Stable Diffusion’s generative art can now be animated, developer Stability AI announced. The company has released a new product called Stable Video Diffusion into a research preview, allowing users to create video from a single image. “This state-of-the-art generative AI video model represents a significant step in our journey toward creating models for everyone of every type,” the company wrote.
The new tool has been released in the form of two image-to-video models, each capable of generating 14 to 25 frames long at speeds between 3 and 30 frames per second at 576 × 1024 resolution. It’s capable of multi-view synthesis from a single frame with fine-tuning on multi-view datasets. “At the time of release in their foundational form, through external evaluation, we have found these models surpass the leading closed models in user preference studies,” the company said, comparing it to text-to-video platforms Runway and Pika Labs.

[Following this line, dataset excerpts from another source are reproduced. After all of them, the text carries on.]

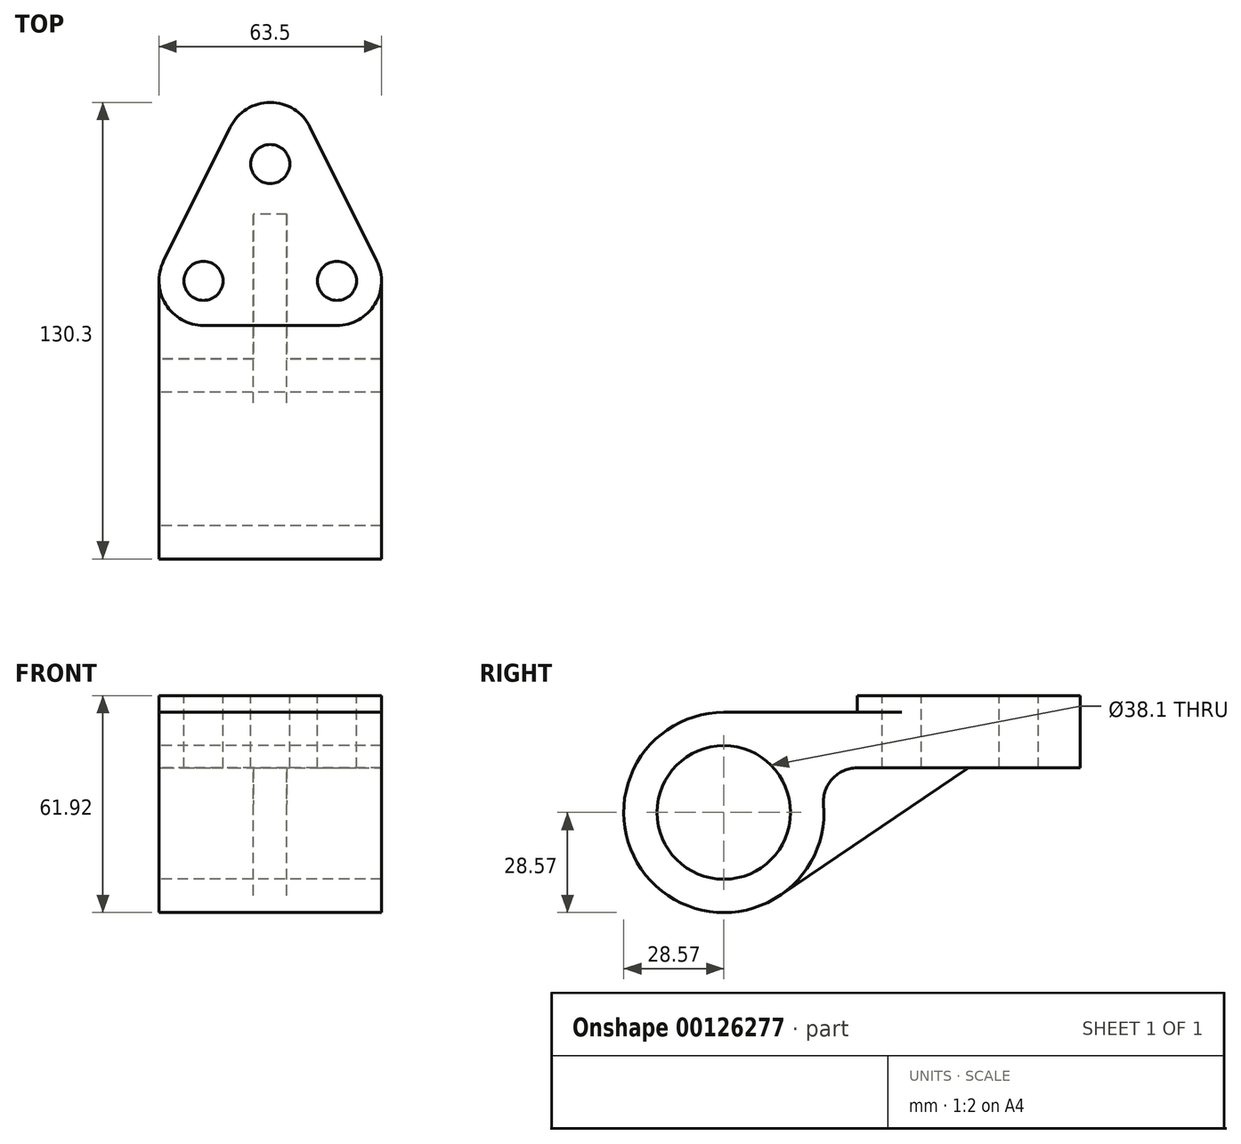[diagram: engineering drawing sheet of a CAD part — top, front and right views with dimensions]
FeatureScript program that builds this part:
annotation { "Feature Type Name" : "Feature", "Feature Type Description" : "" }
export const myFeature = defineFeature(function(context is Context, id is Id, definition is map)
    precondition{}
    {
        {
            var Q0;
            Q0=qCreatedBy(makeId("Right.planeOp"),FACE);
            var sketch = newSketch(context, id + "F0", { "sketchPlane" : qUnion([Q0])});
            skArc(sketch, "E0", {"start": v(0, 28.58) * mm, "mid": v(-19.35, -21.03) * mm, "end": v(28.48, 2.38) * mm});
            skCircle(sketch, "E1", {"center": v(0, 0) * mm, "radius": 19.05 * mm});
            skLineSegment(sketch, "E2", {"start": v(0, 28.58) * mm, "end": v(38.1, 28.58) * mm});
            skLineSegment(sketch, "E3", {"start": v(38.1, 28.58) * mm, "end": v(38.1, 33.35) * mm});
            skLineSegment(sketch, "E4", {"start": v(38.1, 33.35) * mm, "end": v(101.73, 33.35) * mm});
            skLineSegment(sketch, "E5", {"start": v(101.73, 33.35) * mm, "end": v(101.73, 12.7) * mm});
            skLineSegment(sketch, "E6", {"start": v(101.73, 12.7) * mm, "end": v(37.97, 12.7) * mm});
            skPoint(sketch, "E7.visualSharp", {"position": v(25.6, 12.7) * mm});
            skArc(sketch, "E7.filletArc", {"start": v(37.97, 12.7) * mm, "mid": v(30.96, 9.62) * mm, "end": v(28.48, 2.38) * mm});
            skLineSegment(sketch, "E8", {"start": v(69.85, 12.7) * mm, "end": v(69.85, 33.35) * mm, "construction": true});
            skLineSegment(sketch, "E9", {"start": v(16, -23.68) * mm, "end": v(69.85, 12.7) * mm});
            skSolve(sketch);
        }
        {
            var Q0;
            Q0=makeQuery(id+"F0.imprint","IMPRINT",FACE,{"disambiguationData":[TD([[makeQuery(id+"F0.imprint","IMPRINT",EDGE,{"derivedFrom":sQuery(id+"F0.wireOp",EDGE,"E1")}),-1.0]])]});
            extrude(context, id + "F1", {"entities" : qUnion([Q0]), "endBound" : BoundingType.SYMMETRIC, "depth" : 63.5 * mm});
        }
        {
            var Q0;
            Q0=makeQuery(id+"F1.opExtrude","SWEPT_FACE",FACE,{"disambiguationData":[OSD([sQuery(id+"F0.wireOp",EDGE,"E4")])]});
            var sketch = newSketch(context, id + "F2", { "sketchPlane" : qUnion([Q0])});
            skCircle(sketch, "E10", {"center": v(0, 84.15) * mm, "radius": 5.56 * mm});
            skCircle(sketch, "E11", {"center": v(-19.05, 50.8) * mm, "radius": 5.56 * mm});
            skCircle(sketch, "E12", {"center": v(19.05, 50.8) * mm, "radius": 5.56 * mm});
            skLineSegment(sketch, "E13", {"start": v(-19.05, 38.1) * mm, "end": v(19.05, 38.1) * mm});
            skArc(sketch, "E14", {"start": v(19.05, 38.1) * mm, "mid": v(29.85, 44.12) * mm, "end": v(30.42, 56.46) * mm});
            skArc(sketch, "E15", {"start": v(-30.42, 56.46) * mm, "mid": v(-29.85, 44.12) * mm, "end": v(-19.05, 38.1) * mm});
            skArc(sketch, "E16", {"start": v(11.37, 94.7) * mm, "mid": v(0, 101.73) * mm, "end": v(-11.37, 94.7) * mm});
            skLineSegment(sketch, "E17", {"start": v(-11.37, 94.7) * mm, "end": v(-30.42, 56.46) * mm});
            skLineSegment(sketch, "E18", {"start": v(30.42, 56.46) * mm, "end": v(11.37, 94.7) * mm});
            skSolve(sketch);
        }
        {
            var Q0;
            {var subQ0=sQuery(id+"F2.wireOp",EDGE,"E18");Q0=makeQuery(id+"F2.imprint","IMPRINT",FACE,{"disambiguationData":[TD([[makeQuery(id+"F2.imprint","IMPRINT",EDGE,{"derivedFrom":subQ0}),-1.0]])]});}
            extrude(context, id + "F3", {"entities" : qUnion([Q0]), "operationType" : NewBodyOperationType.REMOVE, "oppositeDirection" : true, "depth" : 43.07 * mm});
        }
        {
            var Q0;
            {var subQ0=sQuery(id+"F2.wireOp",EDGE,"E17");Q0=makeQuery(id+"F2.imprint","IMPRINT",FACE,{"disambiguationData":[TD([[makeQuery(id+"F2.imprint","IMPRINT",EDGE,{"derivedFrom":subQ0}),-1.0]])]});}
            extrude(context, id + "F4", {"entities" : qUnion([Q0]), "operationType" : NewBodyOperationType.REMOVE, "oppositeDirection" : true, "depth" : 25.4 * mm});
        }
        {
            var Q0;
            {var subQ0=sQuery(id+"F2.wireOp",EDGE,"E15");var subQ1=sQuery(id+"F0.wireOp",EDGE,"E4");var subQ4=makeQuery(id+"F1.opExtrude","CAP_EDGE",EDGE,{"disambiguationData":[OSD([subQ1])],"isStart":true});var subQ5=makeQuery(id+"F2.imprint","INTERSECT",VERTEX,{"derivedFrom":[subQ4,subQ0]});Q0=makeQuery(id+"F2.imprint","IMPRINT",FACE,{"disambiguationData":[TD([[makeQuery(id+"F2.imprint","IMPRINT",EDGE,{"disambiguationData":[TD([[subQ5,1.0]])],"derivedFrom":subQ4}),-1.0]])]});}
            extrude(context, id + "F5", {"entities" : qUnion([Q0]), "operationType" : NewBodyOperationType.REMOVE, "oppositeDirection" : true, "depth" : 4.78 * mm});
        }
        {
            var Q0;
            {var subQ0=sQuery(id+"F2.wireOp",EDGE,"E14");var subQ1=sQuery(id+"F0.wireOp",EDGE,"E4");var subQ4=makeQuery(id+"F1.opExtrude","CAP_EDGE",EDGE,{"disambiguationData":[OSD([subQ1])],"isStart":false});var subQ5=makeQuery(id+"F2.imprint","INTERSECT",VERTEX,{"derivedFrom":[subQ4,subQ0]});Q0=makeQuery(id+"F2.imprint","IMPRINT",FACE,{"disambiguationData":[TD([[makeQuery(id+"F2.imprint","IMPRINT",EDGE,{"disambiguationData":[TD([[subQ5,1.0]])],"derivedFrom":subQ4}),1.0]])]});}
            extrude(context, id + "F6", {"entities" : qUnion([Q0]), "operationType" : NewBodyOperationType.REMOVE, "oppositeDirection" : true, "depth" : 4.78 * mm});
        }
        {
            var Q0;
            Q0=makeQuery(id+"F2.imprint","IMPRINT",FACE,{"disambiguationData":[TD([[makeQuery(id+"F2.imprint","IMPRINT",EDGE,{"derivedFrom":sQuery(id+"F2.wireOp",EDGE,"E11")}),1.0]])]});
            var Q1;
            Q1=makeQuery(id+"F2.imprint","IMPRINT",FACE,{"disambiguationData":[TD([[makeQuery(id+"F2.imprint","IMPRINT",EDGE,{"derivedFrom":sQuery(id+"F2.wireOp",EDGE,"E10")}),1.0]])]});
            var Q2;
            Q2=makeQuery(id+"F2.imprint","IMPRINT",FACE,{"disambiguationData":[TD([[makeQuery(id+"F2.imprint","IMPRINT",EDGE,{"derivedFrom":sQuery(id+"F2.wireOp",EDGE,"E12")}),1.0]])]});
            extrude(context, id + "F7", {"entities" : qUnion([Q0, Q1, Q2]), "operationType" : NewBodyOperationType.REMOVE, "endBound" : BoundingType.THROUGH_ALL, "oppositeDirection" : true, "depth" : 25.4 * mm});
        }
        {
            var Q0;
            {var subQ0=sQuery(id+"F0.wireOp",EDGE,"E7.filletArc");Q0=makeQuery(id+"F0.imprint","IMPRINT",FACE,{"disambiguationData":[TD([[makeQuery(id+"F0.imprint","IMPRINT",EDGE,{"derivedFrom":subQ0}),1.0]])]});}
            extrude(context, id + "F8", {"entities" : qUnion([Q0]), "operationType" : NewBodyOperationType.ADD, "endBound" : BoundingType.SYMMETRIC, "depth" : 9.52 * mm});
        }
    });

Stable Video Diffusion is available only for research purposes at this point, not real-world or commercial applications. Potential users can sign up to get on a waitlist for access to an “upcoming web experience featuring a text-to-video interface,” Stability AI wrote. The tool will showcase potential applications in sectors including advertising, education, entertainment and more.
The samples shown in the video above appear to be of relatively high quality, matching rival generative systems. However, it has some limitations, the company wrote: it generates relatively short video (less than 4 seconds), lacks perfect photorealism, can’t do camera motion except slow pans, has no text control, can’t generate legible text and may not generate people and faces properly.
The tool was trained on a dataset of millions of videos and then fine-tuned on a smaller set, with Stability AI only saying that it used video that was publicly available for research purposes. The origin of the data set is important, given that Stability AI was recently sued by Getty Images for scraping its image archives.
Video is a key goal for generative AI, due to its potential to simplify content creation. However, it’s also a tool with the most potential for abuse via deepfakes, copyright violations and more. And unlike OpenAI with its ChatGPT product, Stability has had less success commercializing its Stable Diffusion product and burned through cash at a high rate, TechCrunch noted. And last week, vice president of audio at Stability AI, Ed Newton-Rex, resigned over the use of copyrighted content to train generative AI models.